The Watermelon Woman (1996)

As in Marlon Riggs’ Tongues Untied, Dunye’s use of talking heads is worlds away from the usual bland device of the documentary genre, in which interviewees perform expert, disembodied authority. In Black queer filmmaking, talking heads become animated with defiant energy, formal eroticism and a kind of affective proximity. For instance, Dunye does not work with a fixed script, creating a sense of play and performance. She asks questions and lets the interviewees improvise – a call-and-response structure that becomes hilarious when they offer resistance or refuse to play along, such as when Cheryl’s mother insists that she’s never heard of the watermelon woman, even as the plot hinges on her revealing a crucial piece of information about this figure. 

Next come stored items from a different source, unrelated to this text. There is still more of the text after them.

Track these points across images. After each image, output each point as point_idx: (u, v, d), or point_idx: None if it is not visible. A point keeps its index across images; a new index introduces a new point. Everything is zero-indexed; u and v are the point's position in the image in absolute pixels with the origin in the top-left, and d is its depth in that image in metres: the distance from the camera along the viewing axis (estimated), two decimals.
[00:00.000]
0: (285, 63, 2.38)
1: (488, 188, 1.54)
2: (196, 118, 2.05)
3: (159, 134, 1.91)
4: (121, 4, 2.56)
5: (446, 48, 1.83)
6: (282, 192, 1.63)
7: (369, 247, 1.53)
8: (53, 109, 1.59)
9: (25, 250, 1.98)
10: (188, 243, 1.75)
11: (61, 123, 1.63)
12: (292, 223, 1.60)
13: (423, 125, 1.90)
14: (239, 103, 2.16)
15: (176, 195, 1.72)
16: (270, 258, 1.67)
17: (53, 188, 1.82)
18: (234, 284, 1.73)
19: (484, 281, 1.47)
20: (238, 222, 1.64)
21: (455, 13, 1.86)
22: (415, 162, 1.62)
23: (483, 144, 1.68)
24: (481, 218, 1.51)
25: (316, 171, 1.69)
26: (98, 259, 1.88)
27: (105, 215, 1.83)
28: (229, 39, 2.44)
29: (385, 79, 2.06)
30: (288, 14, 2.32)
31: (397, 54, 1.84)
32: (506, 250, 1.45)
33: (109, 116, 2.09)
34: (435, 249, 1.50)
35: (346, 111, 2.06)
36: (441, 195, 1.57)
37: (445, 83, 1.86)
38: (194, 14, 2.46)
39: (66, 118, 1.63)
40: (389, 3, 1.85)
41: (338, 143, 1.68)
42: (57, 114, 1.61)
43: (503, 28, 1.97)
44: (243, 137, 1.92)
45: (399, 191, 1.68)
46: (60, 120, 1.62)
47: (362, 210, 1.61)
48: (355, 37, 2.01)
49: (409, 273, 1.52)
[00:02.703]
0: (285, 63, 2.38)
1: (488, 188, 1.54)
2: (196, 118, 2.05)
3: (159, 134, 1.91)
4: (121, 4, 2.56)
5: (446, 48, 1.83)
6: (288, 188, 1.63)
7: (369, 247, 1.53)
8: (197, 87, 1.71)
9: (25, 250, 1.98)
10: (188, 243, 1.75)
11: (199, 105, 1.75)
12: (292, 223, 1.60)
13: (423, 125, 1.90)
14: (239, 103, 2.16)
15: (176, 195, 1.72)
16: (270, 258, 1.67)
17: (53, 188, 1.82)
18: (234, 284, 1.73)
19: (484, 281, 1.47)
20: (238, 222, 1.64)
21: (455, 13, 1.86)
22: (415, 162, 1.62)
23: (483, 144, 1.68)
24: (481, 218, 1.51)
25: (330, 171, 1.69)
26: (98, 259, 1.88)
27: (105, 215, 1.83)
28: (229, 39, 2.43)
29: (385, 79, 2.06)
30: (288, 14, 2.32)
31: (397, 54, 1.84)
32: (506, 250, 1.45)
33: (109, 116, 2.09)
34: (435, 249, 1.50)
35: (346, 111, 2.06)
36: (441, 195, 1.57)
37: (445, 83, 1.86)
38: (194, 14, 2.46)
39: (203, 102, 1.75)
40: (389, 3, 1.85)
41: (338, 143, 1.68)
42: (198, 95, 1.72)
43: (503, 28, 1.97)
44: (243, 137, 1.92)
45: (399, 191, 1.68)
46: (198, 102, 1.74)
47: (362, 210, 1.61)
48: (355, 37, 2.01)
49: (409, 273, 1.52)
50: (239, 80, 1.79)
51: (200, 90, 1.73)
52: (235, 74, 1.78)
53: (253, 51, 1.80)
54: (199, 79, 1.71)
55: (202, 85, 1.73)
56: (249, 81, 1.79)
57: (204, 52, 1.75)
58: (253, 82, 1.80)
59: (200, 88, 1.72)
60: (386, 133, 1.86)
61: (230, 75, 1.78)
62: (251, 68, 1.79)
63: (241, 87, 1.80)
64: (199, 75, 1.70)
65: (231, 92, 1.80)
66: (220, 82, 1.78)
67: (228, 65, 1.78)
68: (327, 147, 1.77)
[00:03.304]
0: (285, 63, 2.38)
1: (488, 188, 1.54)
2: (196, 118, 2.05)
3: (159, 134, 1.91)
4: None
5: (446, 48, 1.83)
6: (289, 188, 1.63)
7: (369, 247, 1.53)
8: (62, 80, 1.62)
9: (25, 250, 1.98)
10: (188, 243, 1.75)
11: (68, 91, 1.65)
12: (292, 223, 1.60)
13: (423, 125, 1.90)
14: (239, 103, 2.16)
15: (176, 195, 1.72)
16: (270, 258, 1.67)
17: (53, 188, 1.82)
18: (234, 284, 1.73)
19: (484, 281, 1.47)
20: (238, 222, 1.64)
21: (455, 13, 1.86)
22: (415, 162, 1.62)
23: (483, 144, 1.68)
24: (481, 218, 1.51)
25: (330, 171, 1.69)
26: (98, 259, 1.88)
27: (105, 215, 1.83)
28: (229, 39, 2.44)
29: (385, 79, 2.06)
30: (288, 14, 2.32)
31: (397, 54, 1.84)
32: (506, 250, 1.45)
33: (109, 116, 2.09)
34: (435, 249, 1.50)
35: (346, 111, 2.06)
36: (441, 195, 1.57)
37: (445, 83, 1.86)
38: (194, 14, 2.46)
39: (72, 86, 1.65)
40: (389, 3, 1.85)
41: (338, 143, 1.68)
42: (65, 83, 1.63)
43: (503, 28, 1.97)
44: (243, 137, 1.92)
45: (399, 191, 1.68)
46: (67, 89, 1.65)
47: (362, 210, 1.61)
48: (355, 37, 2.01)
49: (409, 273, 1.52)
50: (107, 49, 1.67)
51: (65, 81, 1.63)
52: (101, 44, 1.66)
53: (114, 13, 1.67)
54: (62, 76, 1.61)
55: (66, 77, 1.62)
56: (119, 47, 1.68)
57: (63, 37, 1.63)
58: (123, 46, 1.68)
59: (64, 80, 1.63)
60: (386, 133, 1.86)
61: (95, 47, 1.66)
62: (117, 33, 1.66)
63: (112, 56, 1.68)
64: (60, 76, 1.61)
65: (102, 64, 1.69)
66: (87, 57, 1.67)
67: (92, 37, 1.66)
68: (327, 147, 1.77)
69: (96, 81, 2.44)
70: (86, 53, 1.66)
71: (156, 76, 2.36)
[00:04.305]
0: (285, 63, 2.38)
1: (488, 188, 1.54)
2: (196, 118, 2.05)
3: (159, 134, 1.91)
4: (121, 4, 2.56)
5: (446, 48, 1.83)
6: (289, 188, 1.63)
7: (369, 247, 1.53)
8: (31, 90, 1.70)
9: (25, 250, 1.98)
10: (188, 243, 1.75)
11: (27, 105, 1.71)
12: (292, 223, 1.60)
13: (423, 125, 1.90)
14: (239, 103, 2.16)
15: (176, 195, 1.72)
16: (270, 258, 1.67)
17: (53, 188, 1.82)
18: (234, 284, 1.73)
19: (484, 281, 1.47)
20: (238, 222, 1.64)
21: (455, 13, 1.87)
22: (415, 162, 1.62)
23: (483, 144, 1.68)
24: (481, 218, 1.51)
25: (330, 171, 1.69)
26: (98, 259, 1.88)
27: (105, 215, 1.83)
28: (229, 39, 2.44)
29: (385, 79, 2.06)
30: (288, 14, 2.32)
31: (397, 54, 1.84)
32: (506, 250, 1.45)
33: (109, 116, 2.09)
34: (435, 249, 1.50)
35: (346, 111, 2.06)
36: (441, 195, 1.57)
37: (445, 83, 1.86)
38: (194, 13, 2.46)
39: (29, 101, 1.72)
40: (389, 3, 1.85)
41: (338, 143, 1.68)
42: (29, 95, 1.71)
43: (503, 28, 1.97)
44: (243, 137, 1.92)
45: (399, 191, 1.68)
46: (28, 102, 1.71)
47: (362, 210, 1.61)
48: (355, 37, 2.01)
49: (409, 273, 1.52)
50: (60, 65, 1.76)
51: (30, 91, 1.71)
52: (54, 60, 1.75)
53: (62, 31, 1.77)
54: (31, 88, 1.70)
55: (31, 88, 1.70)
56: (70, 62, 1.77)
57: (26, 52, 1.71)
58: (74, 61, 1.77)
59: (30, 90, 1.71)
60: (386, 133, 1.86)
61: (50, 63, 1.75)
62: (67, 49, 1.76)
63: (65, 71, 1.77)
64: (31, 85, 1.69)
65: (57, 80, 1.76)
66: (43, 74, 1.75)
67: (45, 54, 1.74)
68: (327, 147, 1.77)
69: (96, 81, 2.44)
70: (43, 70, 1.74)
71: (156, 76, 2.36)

The Watermelon Woman is a deeply textured film that challenges the boundaries between fiction and nonfiction. As Cheryl makes progress on her documentary about Faith, the archival quest often threatens to take centre stage, while her daily life begins to resemble ‘behind the scenes’ footage for the documentary itself. An uncanny sense of kinship ties Cheryl and Faith – “something in her face, something in the way she looks and moves is interesting” muses Cheryl while watching (fictional) old Hollywood movie Plantation Memories. Their lives mirror one another. The present relationship between Cheryl and Diana echoes the past one between Faith and white queer filmmaker Martha Page. Both find an uneasy template in the romance Cheryl imagines between the mistress and the maid in Plantation Memories. Credited as ‘the watermelon woman’ in movies in which she performs mammy roles, Faith is also tenderly remembered as Fae Richards in the Philadelphia lesbian bars where she used to sing. 

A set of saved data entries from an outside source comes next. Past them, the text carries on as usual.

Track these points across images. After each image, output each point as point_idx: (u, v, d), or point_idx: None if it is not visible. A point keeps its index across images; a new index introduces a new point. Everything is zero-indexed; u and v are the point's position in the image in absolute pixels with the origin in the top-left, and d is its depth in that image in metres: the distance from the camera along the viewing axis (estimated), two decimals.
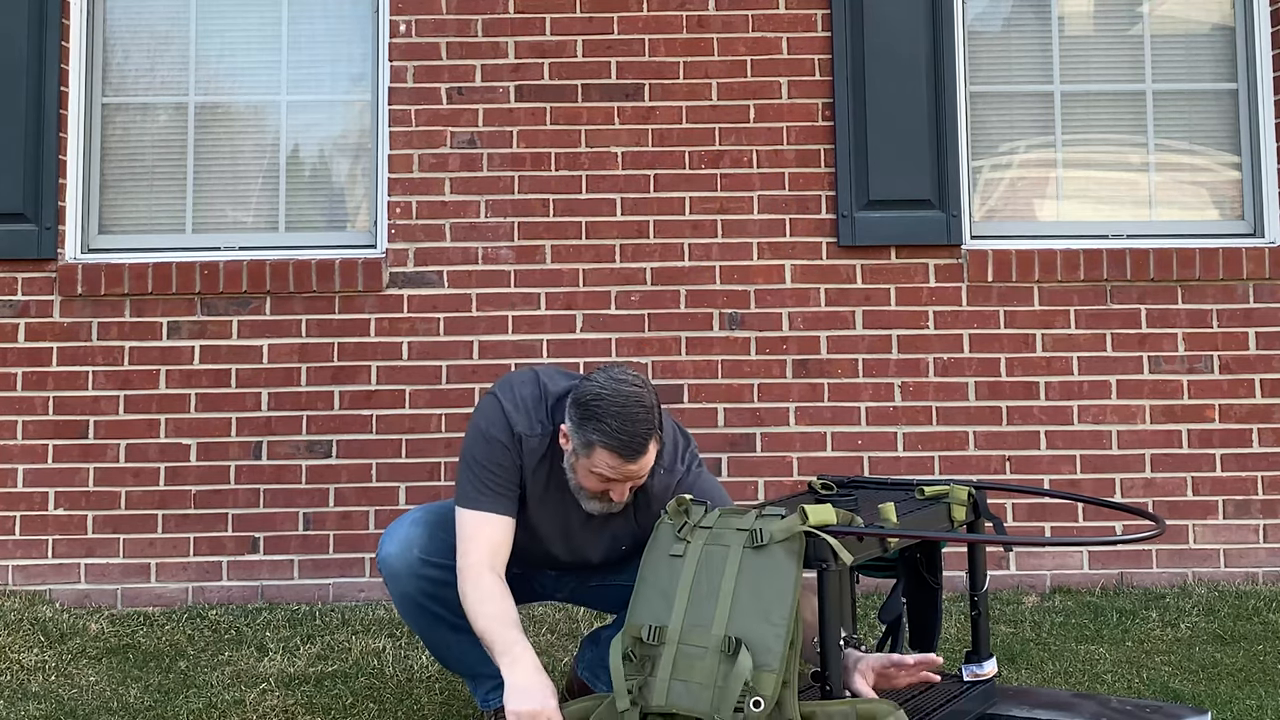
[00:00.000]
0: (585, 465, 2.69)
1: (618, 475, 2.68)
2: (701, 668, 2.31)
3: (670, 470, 2.83)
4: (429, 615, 2.89)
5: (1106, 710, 2.78)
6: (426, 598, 2.87)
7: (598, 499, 2.76)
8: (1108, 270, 4.63)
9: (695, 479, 2.84)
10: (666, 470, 2.82)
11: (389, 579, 2.90)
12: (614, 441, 2.62)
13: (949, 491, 2.73)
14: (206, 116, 4.90)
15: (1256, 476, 4.60)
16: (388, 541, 2.91)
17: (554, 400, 2.83)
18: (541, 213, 4.67)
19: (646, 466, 2.70)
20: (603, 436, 2.63)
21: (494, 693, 3.01)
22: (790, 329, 4.64)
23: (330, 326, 4.61)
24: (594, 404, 2.65)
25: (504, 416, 2.81)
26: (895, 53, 4.69)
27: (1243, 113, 4.85)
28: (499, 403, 2.84)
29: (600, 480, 2.70)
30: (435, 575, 2.85)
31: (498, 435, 2.80)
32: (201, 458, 4.56)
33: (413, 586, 2.87)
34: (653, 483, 2.80)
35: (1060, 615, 4.18)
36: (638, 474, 2.70)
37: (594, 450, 2.65)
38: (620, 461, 2.64)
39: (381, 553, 2.90)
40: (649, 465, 2.70)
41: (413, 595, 2.88)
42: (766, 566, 2.33)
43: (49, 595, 4.47)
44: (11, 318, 4.60)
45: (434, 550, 2.86)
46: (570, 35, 4.73)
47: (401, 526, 2.93)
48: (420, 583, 2.86)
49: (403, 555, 2.86)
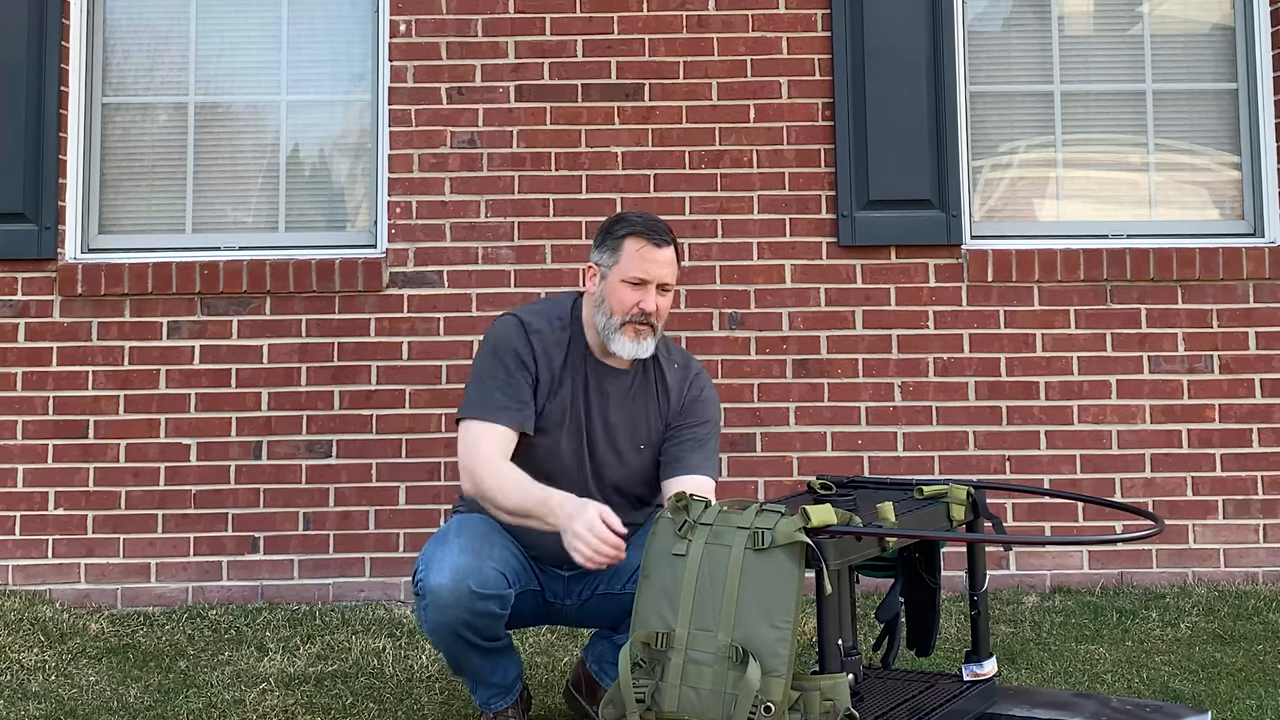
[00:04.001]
0: (615, 274, 2.92)
1: (646, 274, 2.90)
2: (710, 675, 2.33)
3: (685, 366, 3.07)
4: (462, 641, 2.86)
5: (1106, 710, 2.78)
6: (466, 628, 2.82)
7: (632, 326, 2.90)
8: (1108, 270, 4.63)
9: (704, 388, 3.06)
10: (682, 366, 3.07)
11: (434, 607, 2.81)
12: (640, 228, 2.94)
13: (947, 491, 2.73)
14: (206, 116, 4.90)
15: (1256, 476, 4.60)
16: (435, 571, 2.80)
17: (572, 299, 3.06)
18: (541, 213, 4.67)
19: (671, 265, 2.96)
20: (629, 227, 2.95)
21: (496, 698, 3.03)
22: (790, 329, 4.64)
23: (330, 326, 4.61)
24: (618, 218, 3.04)
25: (517, 321, 2.99)
26: (895, 53, 4.69)
27: (1243, 113, 4.85)
28: (513, 315, 3.03)
29: (631, 288, 2.90)
30: (482, 608, 2.80)
31: (512, 343, 2.96)
32: (201, 458, 4.56)
33: (458, 618, 2.80)
34: (671, 373, 3.03)
35: (1060, 615, 4.18)
36: (664, 272, 2.93)
37: (622, 246, 2.93)
38: (649, 246, 2.91)
39: (431, 581, 2.80)
40: (673, 268, 2.96)
41: (453, 625, 2.82)
42: (769, 569, 2.33)
43: (49, 595, 4.47)
44: (11, 318, 4.60)
45: (485, 581, 2.81)
46: (570, 35, 4.73)
47: (450, 554, 2.82)
48: (467, 615, 2.80)
49: (456, 588, 2.78)
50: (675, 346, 3.15)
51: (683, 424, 3.01)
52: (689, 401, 3.03)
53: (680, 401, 3.02)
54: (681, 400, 3.02)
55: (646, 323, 2.93)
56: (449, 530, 2.94)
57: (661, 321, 2.98)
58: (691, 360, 3.12)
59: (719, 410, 3.12)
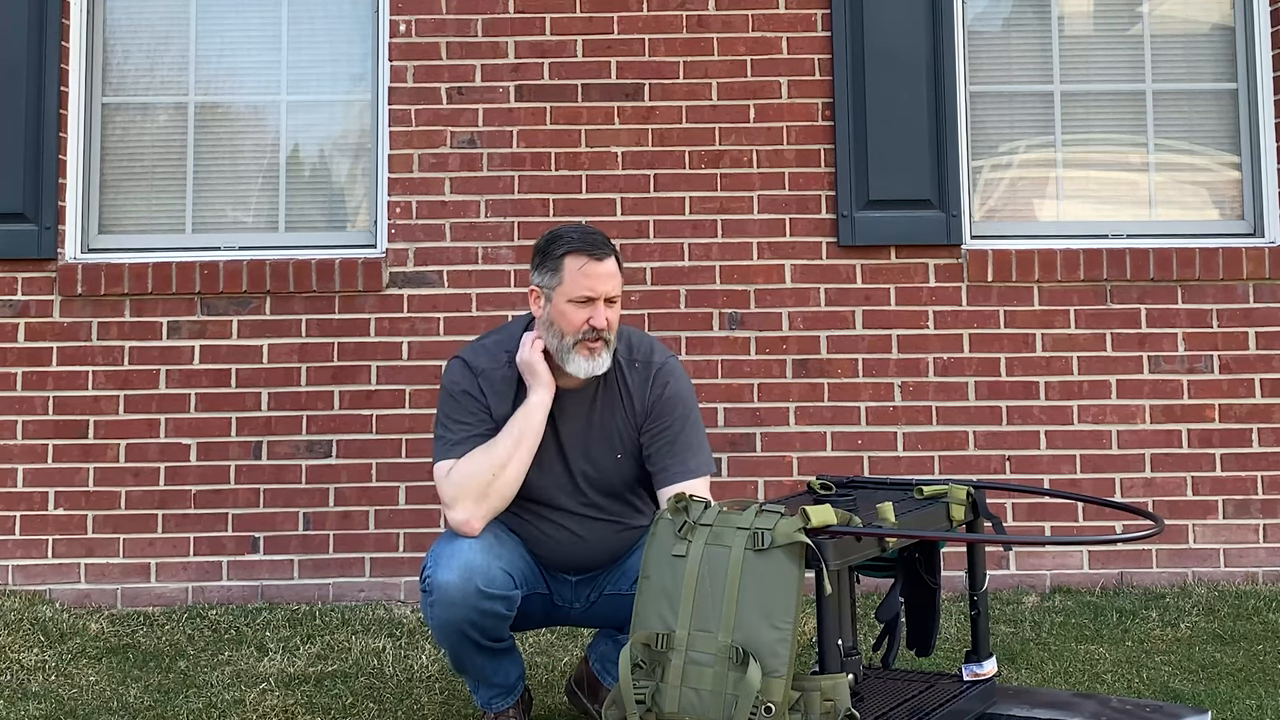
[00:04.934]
0: (560, 296, 2.88)
1: (592, 291, 2.86)
2: (711, 675, 2.33)
3: (646, 365, 3.01)
4: (466, 640, 2.86)
5: (1106, 710, 2.78)
6: (472, 627, 2.83)
7: (585, 345, 2.87)
8: (1108, 270, 4.63)
9: (666, 383, 2.99)
10: (643, 365, 3.01)
11: (441, 604, 2.82)
12: (578, 244, 2.89)
13: (947, 491, 2.73)
14: (206, 116, 4.90)
15: (1256, 476, 4.60)
16: (444, 568, 2.81)
17: (524, 325, 3.03)
18: (541, 213, 4.67)
19: (615, 277, 2.92)
20: (567, 245, 2.90)
21: (497, 698, 3.03)
22: (790, 329, 4.64)
23: (330, 326, 4.61)
24: (552, 236, 2.97)
25: (464, 365, 3.00)
26: (895, 53, 4.69)
27: (1243, 113, 4.85)
28: (459, 358, 3.03)
29: (578, 306, 2.87)
30: (489, 608, 2.81)
31: (459, 385, 2.97)
32: (201, 458, 4.56)
33: (464, 616, 2.81)
34: (633, 377, 2.98)
35: (1060, 615, 4.18)
36: (609, 285, 2.89)
37: (563, 265, 2.88)
38: (589, 262, 2.87)
39: (439, 578, 2.81)
40: (617, 279, 2.92)
41: (459, 624, 2.83)
42: (769, 570, 2.33)
43: (49, 595, 4.47)
44: (11, 318, 4.60)
45: (493, 580, 2.82)
46: (570, 35, 4.73)
47: (459, 552, 2.82)
48: (473, 614, 2.81)
49: (463, 586, 2.79)
50: (643, 343, 3.06)
51: (654, 428, 2.97)
52: (653, 402, 2.98)
53: (645, 405, 2.98)
54: (645, 404, 2.98)
55: (599, 338, 2.90)
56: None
57: (614, 333, 2.94)
58: (655, 356, 3.03)
59: (688, 402, 3.02)
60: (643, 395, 2.98)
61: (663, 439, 2.96)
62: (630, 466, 3.00)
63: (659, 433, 2.97)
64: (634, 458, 2.99)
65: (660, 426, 2.97)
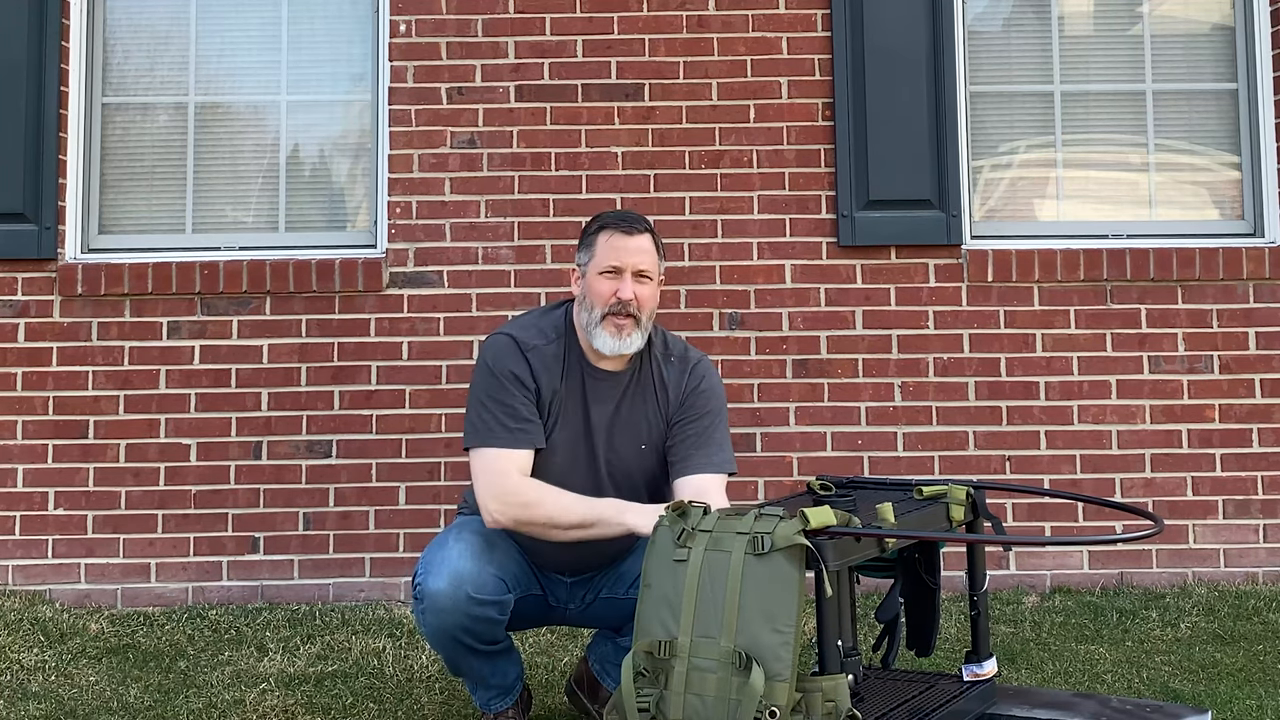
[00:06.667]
0: (592, 270, 2.93)
1: (619, 262, 2.90)
2: (714, 681, 2.33)
3: (684, 359, 3.04)
4: (460, 645, 2.86)
5: (1106, 710, 2.78)
6: (465, 633, 2.83)
7: (613, 320, 2.88)
8: (1108, 270, 4.63)
9: (702, 378, 3.02)
10: (680, 360, 3.03)
11: (432, 612, 2.81)
12: (611, 220, 2.98)
13: (947, 491, 2.73)
14: (206, 116, 4.90)
15: (1256, 476, 4.60)
16: (434, 576, 2.80)
17: (565, 307, 3.04)
18: (541, 213, 4.67)
19: (646, 253, 2.95)
20: (601, 222, 2.99)
21: (496, 699, 3.03)
22: (790, 329, 4.64)
23: (330, 326, 4.61)
24: (594, 217, 3.06)
25: (511, 340, 2.96)
26: (895, 53, 4.69)
27: (1243, 113, 4.85)
28: (506, 335, 2.99)
29: (607, 279, 2.90)
30: (480, 614, 2.80)
31: (507, 364, 2.92)
32: (201, 458, 4.56)
33: (456, 623, 2.81)
34: (669, 370, 3.01)
35: (1060, 615, 4.18)
36: (637, 259, 2.92)
37: (596, 241, 2.95)
38: (618, 235, 2.93)
39: (429, 586, 2.81)
40: (649, 255, 2.95)
41: (451, 630, 2.82)
42: (769, 574, 2.33)
43: (49, 595, 4.47)
44: (11, 318, 4.60)
45: (483, 586, 2.81)
46: (570, 35, 4.73)
47: (449, 559, 2.82)
48: (465, 620, 2.80)
49: (453, 594, 2.78)
50: (678, 342, 3.10)
51: (683, 418, 2.98)
52: (687, 394, 2.99)
53: (680, 395, 2.99)
54: (681, 394, 2.99)
55: (627, 313, 2.88)
56: (449, 534, 2.94)
57: (645, 314, 2.92)
58: (691, 353, 3.07)
59: (721, 400, 3.05)
60: (679, 386, 3.00)
61: (692, 429, 2.96)
62: (652, 460, 2.99)
63: (689, 423, 2.97)
64: (657, 451, 2.98)
65: (691, 417, 2.98)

And yet, at the end of the film, Faith is revealed not to exist. She’s a fictional placeholder for a number of Black actresses sidelined or erased from film history – named ones such as Butterfly McQueen, Hattie McDaniel and Louise Beavers, as well as those still unnamed. She’s also a placeholder for archive footage the film’s modest budget couldn’t afford. Instead, New York photographer Zoe Leonard artfully designed photographs and newsreel with a 1930s/40s look, which were auctioned to support the production of the film. This is one of the many ways Dunye turned imposed absences or difficult access into a space of possibility. 

The Watermelon Woman (1996)

Still, the figure she crafts is never quite reducible to archival appearances, even fictional ones. Rather, Faith exceeds her fictional archive. We get a glimpse of the expansiveness of her life and intimate attachments as well as the complicated and protracted struggles over her memory. Incorporating cinéma vérité-style footage, Dunye conjures Philadelphia’s collective imagination, asking Black people in the street if they know who the watermelon woman was. She doesn’t hide the tensions between an older Black lesbian generation’s memory of Faith and her own desire to hold all of Faith’s fragmented selves together.

Dunye gives us permission to define ourselves in ways that both claim our ancestors and mark the space between us and them – a space for different yet entangled freedoms. How do we tell stories that cannot but must be told? The Watermelon Woman offers another way to search for “our mother’s gardens” (as author Alice Walker puts it), one in which imagination is a form of birth and repair.